The Aston Centre for Europe (ACE) is a multi-disciplinary research hub located within Aston University, UK. Its focus is on contemporary analysis of the politics and policies of the European Union, governance in the wider Europe, and Europe’s global relations. It was launched in 2009 with the support of a major grant from Aston University’s Strategic Investment Fund.

Masters students are an important element of the Aston Centre for Europe and are actively encouraged to take part in the events, seminars, debates and workshops that ACE offers throughout the academic year. ACE delivers a suite of 5 academic programmes at Masters (MA) level.

History and Leadership 
The Aston Centre for Europe is co-directed by Professor Simon Green, an expert in immigration policy and German politics, Professor John Gaffney, an expert on political leadership, and Dr. Nat Copsey, an expert in European integration and the EU’s international relations.

ACE has a number of practitioner fellows who act in an advisory capacity.
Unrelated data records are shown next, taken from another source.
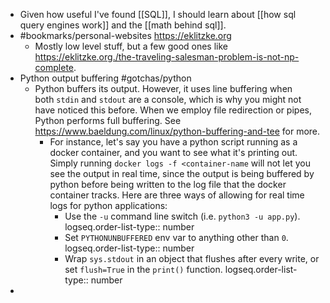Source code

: - Given how useful I've found [[SQL]], I should learn about [[how sql query engines work]] and the [[math behind sql]].
- #bookmarks/personal-websites https://eklitzke.org
	- Mostly low level stuff, but a few good ones like https://eklitzke.org./the-traveling-salesman-problem-is-not-np-complete.
- Python output buffering #gotchas/python
	- Python buffers its output. However, it uses line buffering when both `stdin` and `stdout` are a console, which is why you might not have noticed this before. When we employ file redirection or pipes, Python performs full buffering. See https://www.baeldung.com/linux/python-buffering-and-tee for more.
		- For instance, let's say you have a python script running as a docker container, and you want to see what it's printing out. Simply running `docker logs -f <container-name` will not let you see the output in real time, since the output is being buffered by python before being written to the log file that the docker container tracks. Here are three ways of allowing for real time logs for python applications:
			- Use the `-u` command line switch (i.e. `python3 -u app.py`).
			  logseq.order-list-type:: number
			- Set `PYTHONUNBUFFERED` env var to anything other than `0`.
			  logseq.order-list-type:: number
			- Wrap `sys.stdout` in an object that flushes after every write, or set `flush=True` in the `print()` function.
			  logseq.order-list-type:: number
-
Many of these have significant experience in European institutions, regulatory politics and policy-making, as well as academia.

Research and development 
Conferences

Conferences and workshops addressing European policy issues have been delivered by the Aston Centre for Europe since its inception in 2009.

Cooperation

The Aston Centre for Europe delivers a number of its Masters programmes in co-operation with the Institut d'études politiques de Lille (Sciences-Po, Lille), the Institut d'études politiques de Rennes (Sciences-Po, Rennes), and the Otto-Friedrich University of Bamberg, Germany.

ACE has also delivered professional training courses and workshops on European integration to civil servants  from the Russian Federation.